■ **Selected passage**
━━━━━━━━━━

Perhaps coincidentally, a year before Illinois’ moratorium was declared, US executions peaked in 1999 at 98. There were 60 last year and five as of the end of January this year, and the Death Penalty Information Center lists 28 tentatively scheduled executions in the next few months.

Polls show nearly two-thirds of Americans support the death penalty, a slimmer majority than in the mid-1990s but larger than in the 1960s. When life in prison without possibility of parole is offered as an alternative along with the death penalty, about half support each form of punishment.

With all but one death penalty state, New Mexico, offering life without parole as an option, juries are meting out fewer death sentences. The number of death sentences dropped to 124 in 2004 from 300 in 1998.

Still, given continued public support for the death penalty it would seem to be an attractive political issue.

Yet it is rarely referred to in stump speeches and it was hardly raised during the 2004 presidential campaign.

“The issue has multiple sides to it, so it’s not so easy to pummel your opponent with it,” Dieter said. “(Politicians) don’t want to be seen abolishing the death penalty permanently but don’t want to be seen as cavalier about it, either.”

The death penalty carries religious overtones and sparks sharp divisions. For example Roman Catholic bishops have voiced strong opposition to the death penalty while the Southern Baptists support it.

Other states’ moves reveal the political murkiness of the issue.

New Jersey last month enacted a one-year moratorium on executions to study its system. California rejected a moratorium but is studying the makeup of its bulging Death Row. Massachusetts’ lawmakers handily voted down a proposal to bring back capital punishment.

━━━━━━━━━━

■ **Records provided**

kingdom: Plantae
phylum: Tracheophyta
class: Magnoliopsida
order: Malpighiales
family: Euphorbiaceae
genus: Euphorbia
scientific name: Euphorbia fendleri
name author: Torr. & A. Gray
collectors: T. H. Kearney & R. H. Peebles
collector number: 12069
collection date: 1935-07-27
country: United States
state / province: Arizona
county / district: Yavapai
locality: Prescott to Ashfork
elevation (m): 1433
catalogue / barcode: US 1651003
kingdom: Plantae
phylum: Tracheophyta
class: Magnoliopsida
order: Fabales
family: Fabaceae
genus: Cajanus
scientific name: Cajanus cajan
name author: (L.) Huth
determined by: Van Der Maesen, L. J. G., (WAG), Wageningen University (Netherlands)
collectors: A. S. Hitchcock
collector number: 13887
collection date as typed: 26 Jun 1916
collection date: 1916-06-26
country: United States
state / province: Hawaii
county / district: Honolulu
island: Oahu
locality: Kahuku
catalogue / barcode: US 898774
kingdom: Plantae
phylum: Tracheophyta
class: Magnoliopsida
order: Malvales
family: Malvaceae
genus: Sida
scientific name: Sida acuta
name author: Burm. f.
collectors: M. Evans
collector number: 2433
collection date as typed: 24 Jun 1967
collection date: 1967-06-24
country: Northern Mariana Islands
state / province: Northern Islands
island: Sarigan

━━━━━━━━━━

■ **Goals**
**A.** In the death penalty article, how many death sentences were handed down in 2004?
**B.** Reproduce the stretch of the death penalty article from "Perhaps coincidentally, a" through "300 in 1998.".
**C.** Carry the death penalty article forward from its final sentence.
The material has no role in this work.

■ **Results in order**
**A.** 124

**B.**
Perhaps coincidentally, a year before Illinois’ moratorium was declared, US executions peaked in 1999 at 98. There were 60 last year and five as of the end of January this year, and the Death Penalty Information Center lists 28 tentatively scheduled executions in the next few months.

Polls show nearly two-thirds of Americans support the death penalty, a slimmer majority than in the mid-1990s but larger than in the 1960s. When life in prison without possibility of parole is offered as an alternative along with the death penalty, about half support each form of punishment.

With all but one death penalty state, New Mexico, offering life without parole as an option, juries are meting out fewer death sentences. The number of death sentences dropped to 124 in 2004 from 300 in 1998.

**C.**
Legislators in New York and Kansas put off fixing flaws in their death penalty laws identified in court rulings that effectively suspended all executions. New Hampshire is considering simultaneous proposals to expand and to abolish the death penalty.

In Texas, executions are practically routine.

Iowa is one of a dozen US states without the death penalty and a lone Republican legislator has been stymied in his drive to enact one for sexual predators who murder.

“We have a glaring weakness in this state in terms of deterring this type of sexual offence,” Senator Larry McKibben said, who displayed the photograph of one young victim on an easel on the senate floor. “It would be my sincere hope that we would implement the death penalty but never use it.”

Rob Warden of Northwestern University’s Center on Wrongful Convictions in Illinois, which has teamed with the Innocence Project to win many exonerations, scoffs at the notion that executions deter crime and says implementing the death penalty costs at least three times as much per inmate as imprisoning murderers for life.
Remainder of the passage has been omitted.